THE DATA START

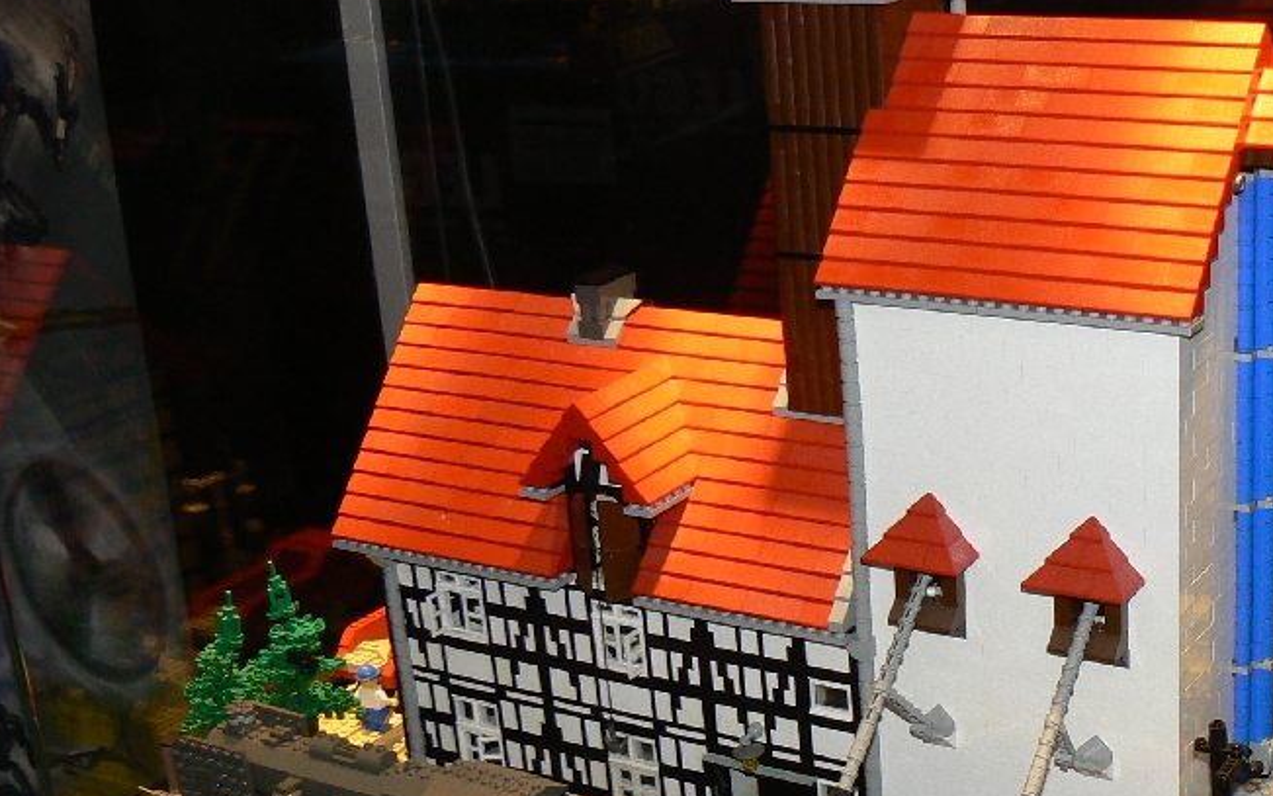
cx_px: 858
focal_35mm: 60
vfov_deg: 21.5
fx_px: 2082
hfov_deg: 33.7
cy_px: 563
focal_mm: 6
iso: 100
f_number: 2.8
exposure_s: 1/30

THE DATA END
THE DATA START

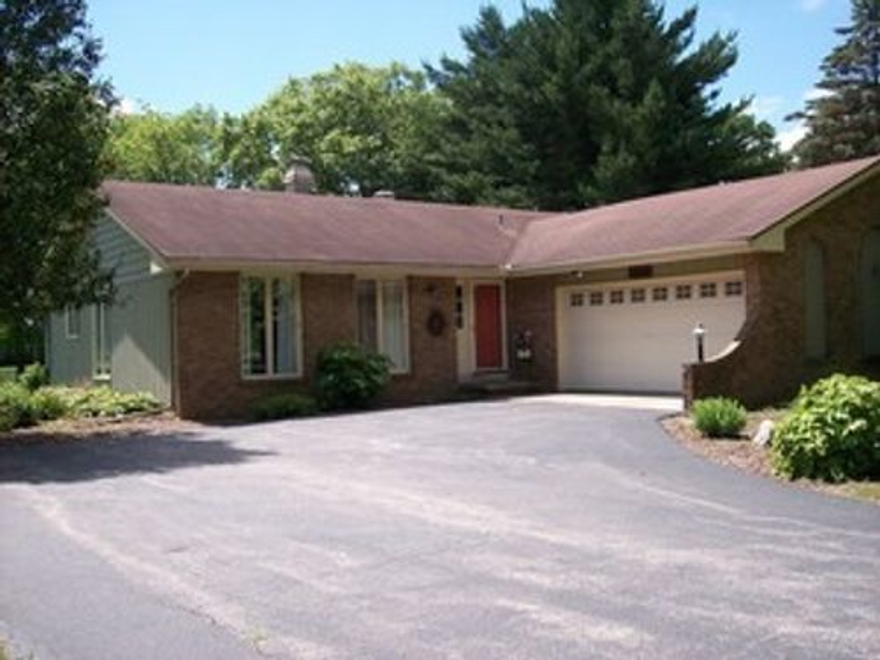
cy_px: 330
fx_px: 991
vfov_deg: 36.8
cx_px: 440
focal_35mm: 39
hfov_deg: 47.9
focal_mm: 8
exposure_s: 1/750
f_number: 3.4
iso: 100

THE DATA END

YOUR GOAL: Transcribe each line of the data above, unaltered, from the one where "vfov_deg: 21.5" appears to the one where "exposure_s: 1/30" appears, inclusive of both.

TASK RESULT:
vfov_deg: 21.5
fx_px: 2082
hfov_deg: 33.7
cy_px: 563
focal_mm: 6
iso: 100
f_number: 2.8
exposure_s: 1/30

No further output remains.